Shallow Haunts: Tom Bull and Lewis Davidson

 

Shallow Haunts is a coming together of Tom Bull and Lewis Davidson, both of whose works deploy elements of the unbelievable and fictitious. The exhibition is a dialogue between the artists, who have been in conversation since the beginning of the year, thoughtfully planning how their works communicate with each other, almost like sentences forming a text. Together, Bull and Davidson render new narratives that explore notions of value, purpose and transience through the playful engagement of the gallery space.

 

Through sculpture, the artists find themselves approaching similar subjects from very distinct aesthetic perspectives. Both grew up in the countryside and seem to have inherited the same attitude to finding objects and transforming them into new forms. Now in London, they imagine new significances and utilities for the ephemera of the designed world. The ecstasy of a modern metropolis, in which everything is manmade, everything fits together with precision and purpose, gives way to an emptiness at its heart; the vacancy of the automaton, the replicability of everything, the waste for the landfill.

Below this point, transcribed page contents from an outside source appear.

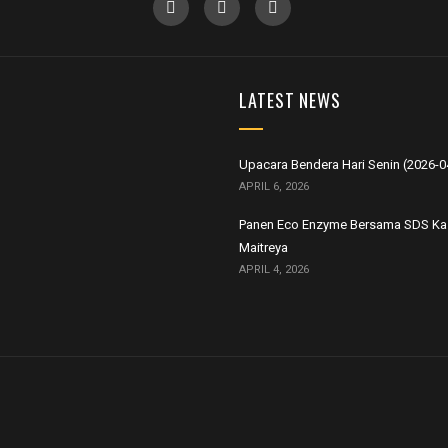
LATEST NEWS
Upacara Bendera Hari Senin (2026-0
APRIL 6, 2026
Panen Eco Enzyme Bersama SDS Ka
Maitreya
APRIL 4, 2026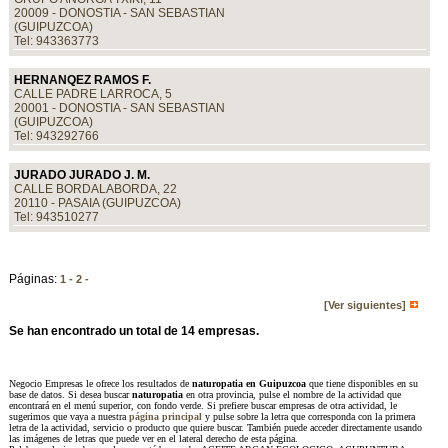
20009 - DONOSTIA - SAN SEBASTIAN
(GUIPUZCOA)
Tel: 943363773
HERNANQEZ RAMOS F.
CALLE PADRE LARROCA, 5
20001 - DONOSTIA - SAN SEBASTIAN
(GUIPUZCOA)
Tel: 943292766
JURADO JURADO J. M.
CALLE BORDALABORDA, 22
20110 - PASAIA (GUIPUZCOA)
Tel: 943510277
Páginas:
1 -
2 -
[Ver siguientes]
Se han encontrado un total de 14 empresas.
Negocio Empresas le ofrece los resultados de
naturopatia en Guipuzcoa
que tiene disponibles en su
base de datos. Si desea buscar
naturopatia
en otra provincia, pulse el nombre de la actividad que
encontrará en el menú superior, con fondo verde. Si prefiere buscar empresas de otra actividad, le
sugerimos que vaya a nuestra
página principal
y pulse sobre la letra que corresponda con la primera
letra de la actividad, servicio o producto que quiere buscar. También puede acceder directamente usando
las imágenes de letras que puede ver en el lateral derecho de esta página.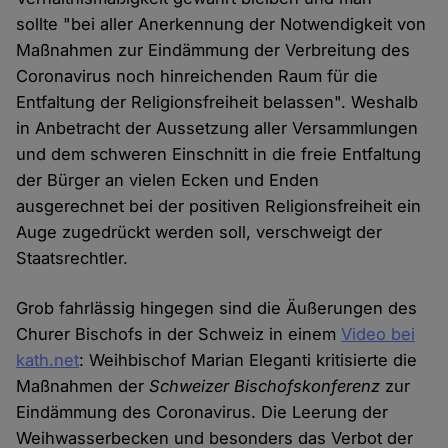
sollte "bei aller Anerkennung der Notwendigkeit von
Maßnahmen zur Eindämmung der Verbreitung des
Coronavirus noch hinreichenden Raum für die
Entfaltung der Religionsfreiheit belassen". Weshalb
in Anbetracht der Aussetzung aller Versammlungen
und dem schweren Einschnitt in die freie Entfaltung
der Bürger an vielen Ecken und Enden
ausgerechnet bei der positiven Religionsfreiheit ein
Auge zugedrückt werden soll, verschweigt der
Staatsrechtler.
Grob fahrlässig hingegen sind die Äußerungen des
Churer Bischofs in der Schweiz in einem
Video bei
kath.net
: Weihbischof Marian Eleganti kritisierte die
Maßnahmen der
Schweizer Bischofskonferenz
zur
Eindämmung des Coronavirus. Die Leerung der
Weihwasserbecken und besonders das Verbot der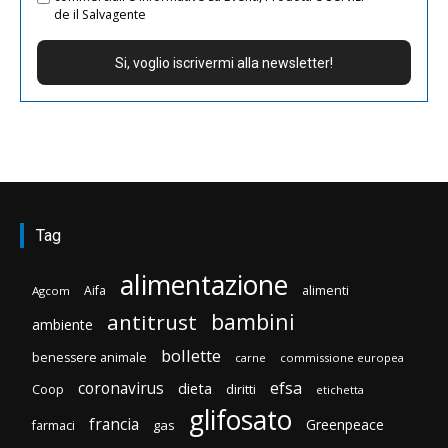
de il Salvagente
Tag
alimentazione
Aifa
alimenti
Agcom
bambini
antitrust
ambiente
bollette
benessere animale
carne
commissione europea
efsa
coronavirus
dieta
diritti
Coop
etichetta
glifosato
francia
Greenpeace
gas
farmaci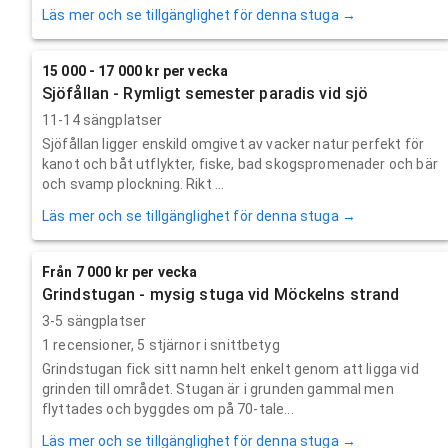
Läs mer och se tillgänglighet för denna stuga →
15 000 - 17 000 kr per vecka
Sjöfållan - Rymligt semester paradis vid sjö
11-14 sängplatser
Sjöfållan ligger enskild omgivet av vacker natur perfekt för
kanot och båt utflykter, fiske, bad skogspromenader och bär
och svamp plockning. Rikt ...
Läs mer och se tillgänglighet för denna stuga →
Från 7 000 kr per vecka
Grindstugan - mysig stuga vid Möckelns strand
3-5 sängplatser
1
recensioner,
5
stjärnor i snittbetyg
Grindstugan fick sitt namn helt enkelt genom att ligga vid
grinden till området. Stugan är i grunden gammal men
flyttades och byggdes om på 70-tale...
Läs mer och se tillgänglighet för denna stuga →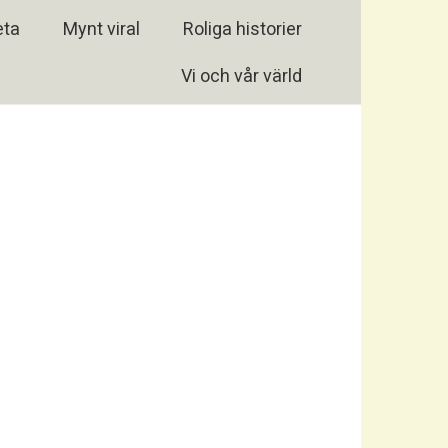
eta
Mynt viral
Roliga historier
Vi och vår värld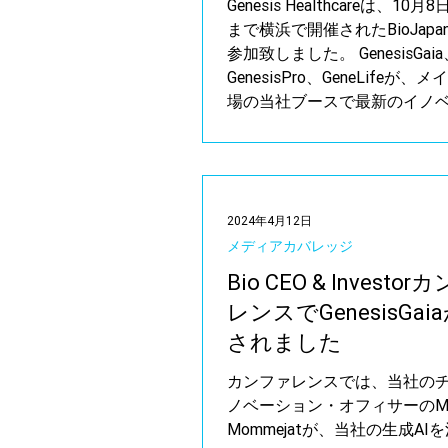
Genesis Healthcareは、10
まで横浜で開催されたBioJapan
参加致しました。 GenesisGaia
GenesisPro、GeneLifeが
場の当社ブースで最新のイノ
とサービスを紹介致しました。..
2024年4月12日
メディアカバレッジ
Bio CEO & Investo
レンスでGenesisGai
されました
カンファレンスでは、当社の
ノベーション・オフィサーのMic
Mommejatが、当社の生成AI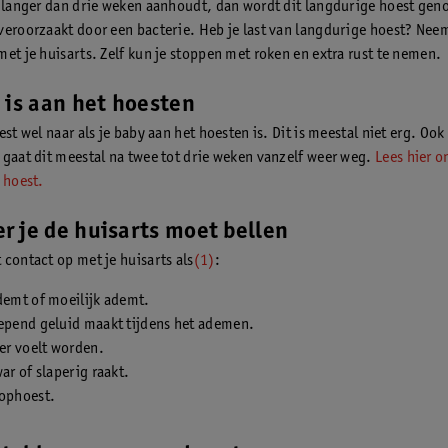
t langer dan drie weken aanhoudt, dan wordt dit langdurige hoest gen
veroorzaakt door een bacterie. Heb je last van langdurige hoest? Nee
met je huisarts. Zelf kun je stoppen met roken en extra rust te nemen.
 is aan het hoesten
est wel naar als je baby aan het hoesten is. Dit is meestal niet erg. Ook
 gaat dit meestal na twee tot drie weken vanzelf weer weg.
Lees hier on
 hoest.
 je de huisarts moet bellen
 contact op met je huisarts als
(1)
:
demt of moeilijk ademt.
iepend geluid maakt tijdens het ademen.
ker voelt worden.
war of slaperig raakt.
 ophoest.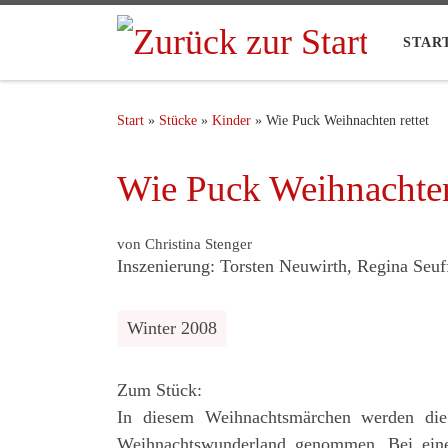
STAR
Start
»
Stücke
»
Kinder
»
Wie Puck Weihnachten rettet
Wie Puck Weihnachten
von Christina Stenger
Inszenierung: Torsten Neuwirth, Regina Seuf
Winter 2008
Zum Stück:
In diesem Weihnachtsmärchen werden die
Weihnachtswunderland genommen. Bei eine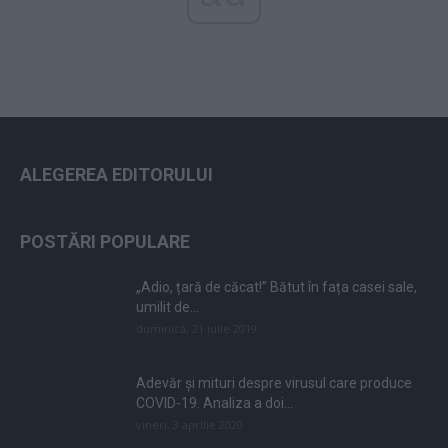
ALEGEREA EDITORULUI
POSTĂRI POPULARE
„Adio, țară de căcat!” Bătut în fața casei sale,
umilit de...
duminică, 21 iulie 2019
Adevăr și mituri despre virusul care produce
COVID-19. Analiza a doi...
vineri, 3 aprilie 2020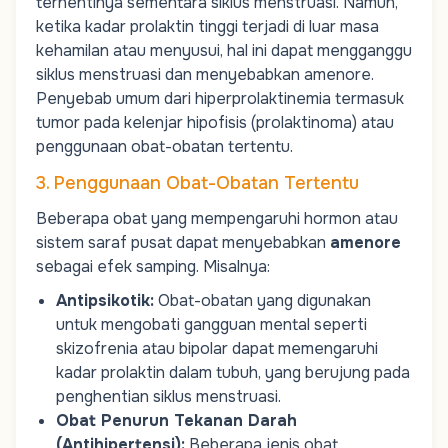
terhentinya sementara siklus menstruasi. Namun,
ketika kadar prolaktin tinggi terjadi di luar masa
kehamilan atau menyusui, hal ini dapat mengganggu
siklus menstruasi dan menyebabkan amenore.
Penyebab umum dari hiperprolaktinemia termasuk
tumor pada kelenjar hipofisis (prolaktinoma) atau
penggunaan obat-obatan tertentu.
3. Penggunaan Obat-Obatan Tertentu
Beberapa obat yang mempengaruhi hormon atau
sistem saraf pusat dapat menyebabkan
amenore
sebagai efek samping. Misalnya:
Antipsikotik
:
Obat-obatan yang digunakan
untuk mengobati gangguan mental seperti
skizofrenia atau bipolar dapat memengaruhi
kadar prolaktin dalam tubuh, yang berujung pada
penghentian siklus menstruasi.
Obat Penurun Tekanan Darah
(Antihipertensi)
:
Beberapa jenis obat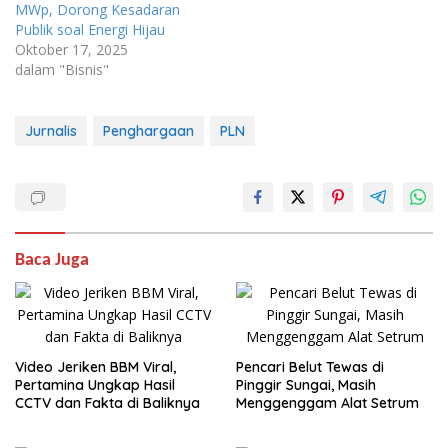
MWp, Dorong Kesadaran
Publik soal Energi Hijau
Oktober 17, 2025
dalam "Bisnis"
Jurnalis
Penghargaan
PLN
Baca Juga
Video Jeriken BBM Viral,
Pencari Belut Tewas di
Pertamina Ungkap Hasil
Pinggir Sungai, Masih
CCTV dan Fakta di Baliknya
Menggenggam Alat Setrum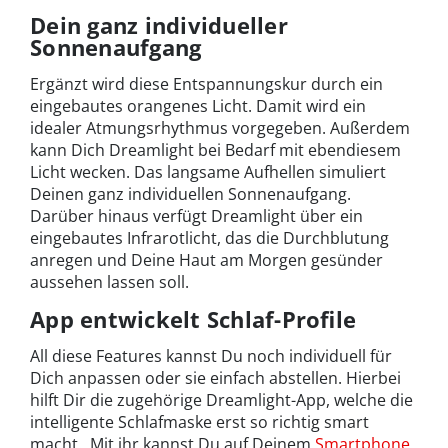
Dein ganz individueller
Sonnenaufgang
Ergänzt wird diese Entspannungskur durch ein
eingebautes orangenes Licht. Damit wird ein
idealer Atmungsrhythmus vorgegeben. Außerdem
kann Dich Dreamlight bei Bedarf mit ebendiesem
Licht wecken. Das langsame Aufhellen simuliert
Deinen ganz individuellen Sonnenaufgang.
Darüber hinaus verfügt Dreamlight über ein
eingebautes Infrarotlicht, das die Durchblutung
anregen und Deine Haut am Morgen gesünder
aussehen lassen soll.
App entwickelt Schlaf-Profile
All diese Features kannst Du noch individuell für
Dich anpassen oder sie einfach abstellen. Hierbei
hilft Dir die zugehörige Dreamlight-App, welche die
intelligente Schlafmaske erst so richtig smart
macht. Mit ihr kannst Du auf Deinem
Smartphone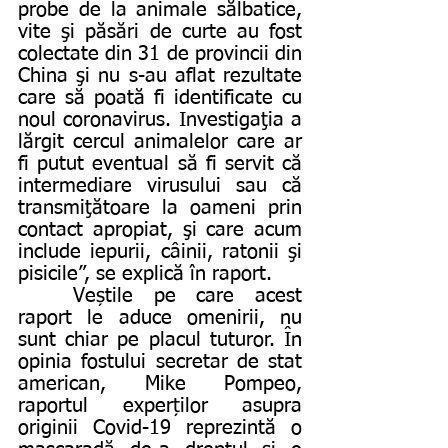
probe de la animale sălbatice, 
vite şi păsări de curte au fost 
colectate din 31 de provincii din 
China şi nu s-au aflat rezultate 
care să poată fi identificate cu 
noul coronavirus. Investigaţia a 
lărgit cercul animalelor care ar 
fi putut eventual să fi servit că 
intermediare virusului sau că 
transmiţătoare la oameni prin 
contact apropiat, şi care acum 
include iepurii, câinii, ratonii şi 
pisicile”, se explică în raport.
	Veștile pe care acest 
raport le aduce omenirii, nu 
sunt chiar pe placul tuturor. În 
opinia fostului secretar de stat 
american, Mike Pompeo, 
raportul experților asupra 
originii Covid-19 reprezintă o 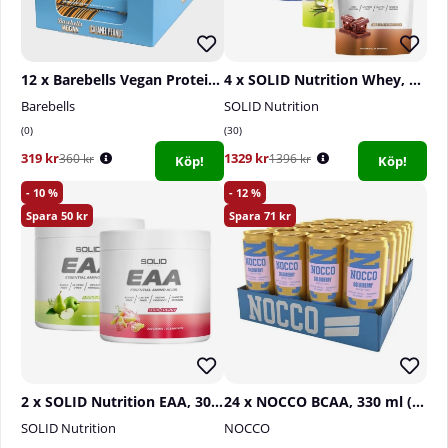
12 x Barebells Vegan Protein Bar, 55 g (Caramel Peanut)
4 x SOLID Nutrition Whey, 750 g
Barebells
SOLID Nutrition
0
30
319 kr
1329 kr
360 kr
1396 kr
Köp!
Köp!
10
12
50
71
2 x SOLID Nutrition EAA, 300 g
24 x NOCCO BCAA, 330 ml (Goldiberry)
SOLID Nutrition
NOCCO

Bull and Davidson’s work both examine this emptiness, the haunting of shallow objects, crafting strange new futures with modern-day artefacts. 

 

About the artists:

 

Lewis Davidson (b. 1990) joins, mends and reconfigures the overlooked components that make up the mundane fabric of the everyday in attempt to build a new and unrecognisable world. 

 

Tom Bull (b. 1995) makes sculptures in the absurd attempt to capture the lived experience within these dark, strange and untrustworthy times.